== STORED DATA

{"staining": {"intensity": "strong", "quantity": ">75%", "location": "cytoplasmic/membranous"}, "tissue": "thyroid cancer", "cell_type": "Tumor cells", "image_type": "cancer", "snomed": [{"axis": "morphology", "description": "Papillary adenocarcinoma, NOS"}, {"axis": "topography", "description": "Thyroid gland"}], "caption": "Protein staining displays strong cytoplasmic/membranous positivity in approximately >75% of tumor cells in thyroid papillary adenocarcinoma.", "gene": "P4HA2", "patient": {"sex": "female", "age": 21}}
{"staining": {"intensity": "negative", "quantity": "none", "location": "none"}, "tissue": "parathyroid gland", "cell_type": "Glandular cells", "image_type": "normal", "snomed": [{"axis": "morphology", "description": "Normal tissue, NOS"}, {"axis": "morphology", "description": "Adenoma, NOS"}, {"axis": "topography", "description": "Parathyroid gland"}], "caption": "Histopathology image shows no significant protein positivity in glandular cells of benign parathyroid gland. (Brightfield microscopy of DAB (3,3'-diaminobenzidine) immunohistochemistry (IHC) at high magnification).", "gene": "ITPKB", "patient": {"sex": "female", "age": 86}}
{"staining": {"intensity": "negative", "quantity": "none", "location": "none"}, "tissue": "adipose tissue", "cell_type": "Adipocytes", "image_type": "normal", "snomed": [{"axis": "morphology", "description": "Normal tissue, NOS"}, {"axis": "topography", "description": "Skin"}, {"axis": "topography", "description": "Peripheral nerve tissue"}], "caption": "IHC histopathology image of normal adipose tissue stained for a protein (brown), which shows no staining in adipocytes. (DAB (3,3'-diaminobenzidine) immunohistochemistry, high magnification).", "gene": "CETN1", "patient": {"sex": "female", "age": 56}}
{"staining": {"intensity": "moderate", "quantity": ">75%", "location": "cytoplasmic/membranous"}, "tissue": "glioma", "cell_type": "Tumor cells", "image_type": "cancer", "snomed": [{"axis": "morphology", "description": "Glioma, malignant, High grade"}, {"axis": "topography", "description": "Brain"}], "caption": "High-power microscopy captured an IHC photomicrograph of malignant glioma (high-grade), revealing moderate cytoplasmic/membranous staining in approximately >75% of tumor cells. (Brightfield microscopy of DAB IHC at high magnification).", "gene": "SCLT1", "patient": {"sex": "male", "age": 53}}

====

> PROBLEM STATEMENT:
Restate the listing above in full, exactly.

> RESULT OF THIS EXERCISE:
{"staining": {"intensity": "strong", "quantity": ">75%", "location": "cytoplasmic/membranous"}, "tissue": "thyroid cancer", "cell_type": "Tumor cells", "image_type": "cancer", "snomed": [{"axis": "morphology", "description": "Papillary adenocarcinoma, NOS"}, {"axis": "topography", "description": "Thyroid gland"}], "caption": "Protein staining displays strong cytoplasmic/membranous positivity in approximately >75% of tumor cells in thyroid papillary adenocarcinoma.", "gene": "P4HA2", "patient": {"sex": "female", "age": 21}}
{"staining": {"intensity": "negative", "quantity": "none", "location": "none"}, "tissue": "parathyroid gland", "cell_type": "Glandular cells", "image_type": "normal", "snomed": [{"axis": "morphology", "description": "Normal tissue, NOS"}, {"axis": "morphology", "description": "Adenoma, NOS"}, {"axis": "topography", "description": "Parathyroid gland"}], "caption": "Histopathology image shows no significant protein positivity in glandular cells of benign parathyroid gland. (Brightfield microscopy of DAB (3,3'-diaminobenzidine) immunohistochemistry (IHC) at high magnification).", "gene": "ITPKB", "patient": {"sex": "female", "age": 86}}
{"staining": {"intensity": "negative", "quantity": "none", "location": "none"}, "tissue": "adipose tissue", "cell_type": "Adipocytes", "image_type": "normal", "snomed": [{"axis": "morphology", "description": "Normal tissue, NOS"}, {"axis": "topography", "description": "Skin"}, {"axis": "topography", "description": "Peripheral nerve tissue"}], "caption": "IHC histopathology image of normal adipose tissue stained for a protein (brown), which shows no staining in adipocytes. (DAB (3,3'-diaminobenzidine) immunohistochemistry, high magnification).", "gene": "CETN1", "patient": {"sex": "female", "age": 56}}
{"staining": {"intensity": "moderate", "quantity": ">75%", "location": "cytoplasmic/membranous"}, "tissue": "glioma", "cell_type": "Tumor cells", "image_type": "cancer", "snomed": [{"axis": "morphology", "description": "Glioma, malignant, High grade"}, {"axis": "topography", "description": "Brain"}], "caption": "High-power microscopy captured an IHC photomicrograph of malignant glioma (high-grade), revealing moderate cytoplasmic/membranous staining in approximately >75% of tumor cells. (Brightfield microscopy of DAB IHC at high magnification).", "gene": "SCLT1", "patient": {"sex": "male", "age": 53}}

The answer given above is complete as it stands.